Your answer should be the records again, unchanged in wording and free of images.

### SUPPLIED INFORMATION

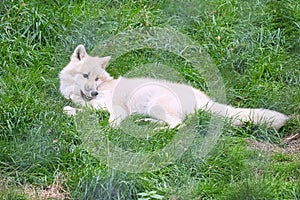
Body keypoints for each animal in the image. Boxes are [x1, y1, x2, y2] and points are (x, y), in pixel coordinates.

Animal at [59, 45, 290, 130]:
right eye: (86, 76)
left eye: (97, 79)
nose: (94, 92)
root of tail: (206, 100)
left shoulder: (107, 106)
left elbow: (84, 109)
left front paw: (71, 109)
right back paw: (145, 123)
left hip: (157, 106)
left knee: (178, 126)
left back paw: (151, 129)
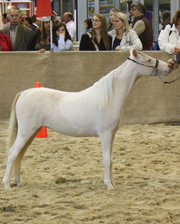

######

* PROBLEM SOLUTION:
Body keypoints for each animal in the image. Boxes are [x1, y1, x2, y2] and points are (x, y), in pixel coordinates.

Animal at [59, 45, 290, 130]:
right eye: (86, 76)
left eye: (97, 79)
nose: (94, 92)
root of tail: (206, 100)
left shoulder: (107, 106)
left elbow: (84, 109)
left front paw: (71, 109)
right back paw: (145, 123)
left hip: (157, 106)
left knee: (178, 126)
left back paw: (151, 129)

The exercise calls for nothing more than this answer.